鳥取大学医学部法医学分野・飯野守男教授に聞く

■中山さんは熱中症で亡くなった?

 続けて、今回の中山さんの死因についても見解を伺った。飯野教授は入浴中の死亡事例について豊富な知見を持つ。中山さんは「ヒートショック」になったという報道もあったが。

「ヒートショックではなく、熱中症の可能性も考えられます。実は冬場はお風呂場での熱中症死亡例が非常に多いんですよ。冬は夏場より、温かいお風呂に長く入りたくなる。その結果、体温が39度以上になって熱中症を発症し、意識が朦朧としてしまうんです。沈んでしまえば溺死してしまいます」

 驚くべきことに、鳥取県では年間約100人がお風呂場で亡くなっており、これは交通事故死(年間20人弱)の5倍にも及ぶのだという。特に12月、1月といった寒さに慣れていない時期に多発する、まさしく今が危ない時期なのだ。

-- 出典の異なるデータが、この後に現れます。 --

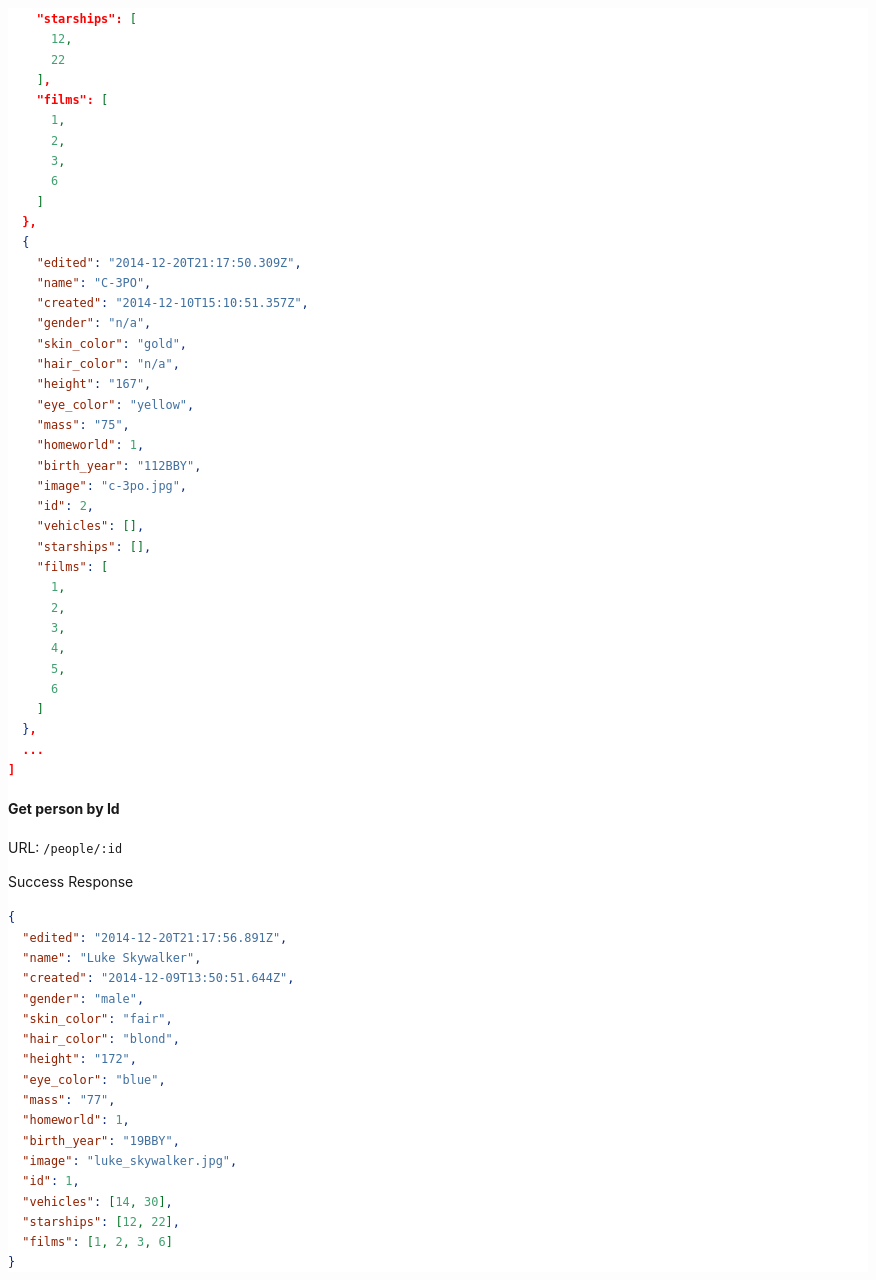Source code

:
 ```json
    "starships": [
      12,
      22
    ],
    "films": [
      1,
      2,
      3,
      6
    ]
  },
  {
    "edited": "2014-12-20T21:17:50.309Z",
    "name": "C-3PO",
    "created": "2014-12-10T15:10:51.357Z",
    "gender": "n/a",
    "skin_color": "gold",
    "hair_color": "n/a",
    "height": "167",
    "eye_color": "yellow",
    "mass": "75",
    "homeworld": 1,
    "birth_year": "112BBY",
    "image": "c-3po.jpg",
    "id": 2,
    "vehicles": [],
    "starships": [],
    "films": [
      1,
      2,
      3,
      4,
      5,
      6
    ]
  },
  ...
]
```

#### Get person by Id

URL: `/people/:id`

Success Response

```json
{
  "edited": "2014-12-20T21:17:56.891Z",
  "name": "Luke Skywalker",
  "created": "2014-12-09T13:50:51.644Z",
  "gender": "male",
  "skin_color": "fair",
  "hair_color": "blond",
  "height": "172",
  "eye_color": "blue",
  "mass": "77",
  "homeworld": 1,
  "birth_year": "19BBY",
  "image": "luke_skywalker.jpg",
  "id": 1,
  "vehicles": [14, 30],
  "starships": [12, 22],
  "films": [1, 2, 3, 6]
}
```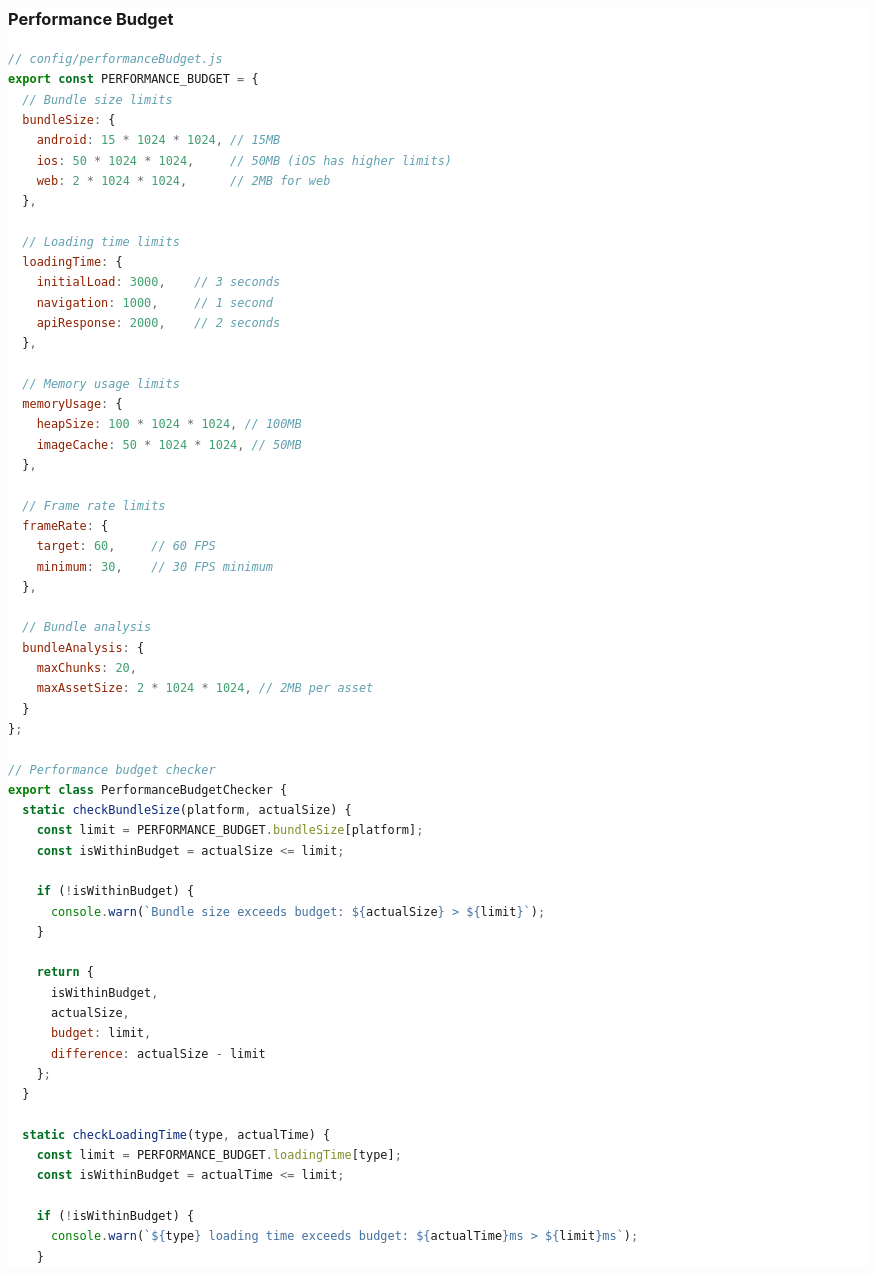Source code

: ### **Performance Budget**
```javascript
// config/performanceBudget.js
export const PERFORMANCE_BUDGET = {
  // Bundle size limits
  bundleSize: {
    android: 15 * 1024 * 1024, // 15MB
    ios: 50 * 1024 * 1024,     // 50MB (iOS has higher limits)
    web: 2 * 1024 * 1024,      // 2MB for web
  },

  // Loading time limits
  loadingTime: {
    initialLoad: 3000,    // 3 seconds
    navigation: 1000,     // 1 second
    apiResponse: 2000,    // 2 seconds
  },

  // Memory usage limits
  memoryUsage: {
    heapSize: 100 * 1024 * 1024, // 100MB
    imageCache: 50 * 1024 * 1024, // 50MB
  },

  // Frame rate limits
  frameRate: {
    target: 60,     // 60 FPS
    minimum: 30,    // 30 FPS minimum
  },

  // Bundle analysis
  bundleAnalysis: {
    maxChunks: 20,
    maxAssetSize: 2 * 1024 * 1024, // 2MB per asset
  }
};

// Performance budget checker
export class PerformanceBudgetChecker {
  static checkBundleSize(platform, actualSize) {
    const limit = PERFORMANCE_BUDGET.bundleSize[platform];
    const isWithinBudget = actualSize <= limit;

    if (!isWithinBudget) {
      console.warn(`Bundle size exceeds budget: ${actualSize} > ${limit}`);
    }

    return {
      isWithinBudget,
      actualSize,
      budget: limit,
      difference: actualSize - limit
    };
  }

  static checkLoadingTime(type, actualTime) {
    const limit = PERFORMANCE_BUDGET.loadingTime[type];
    const isWithinBudget = actualTime <= limit;

    if (!isWithinBudget) {
      console.warn(`${type} loading time exceeds budget: ${actualTime}ms > ${limit}ms`);
    }

```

「ただし、60歳以下での入浴中の死亡例はほとんどありません。今回の中山さんのケースは、年齢的に見ても少し特異なケースかもしれません」と飯野教授は指摘した。

■サウナより一人風呂が危ない

 いま、サウナブームだが、サウナもやはり危険なのだろうか。

「いえ。サウナではたいてい周りに人がいるため重大事故は起きにくいといえます。サウナに関しては、溺れる心配もありません。反対に自宅での入浴となると、家族と暮らしていてもその瞬間は一人になってしまいます。注意が必要です」

 専門家として気になるのが、近年の高機能な風呂だという。「外国人と話をしていると『なぜ日本の風呂では熱中症になるのか。ふつう湯は冷めるだろう』と不思議がられるんです。我々が普段便利に使っている、42度以上の高温でさえも維持できる追い焚き機能ですが、時として危険因子になり得るのです」

 飯野教授は「法医学の重要な役割の一つは予防です」と語る。「一例一例の死因を究明するだけでなく、似たような事例を分析し、どうすれば再発を防げるかを考える。それが『予防法医学』という新しい分野です」

 今回の悲報から、入浴の安全対策を考えさせられる。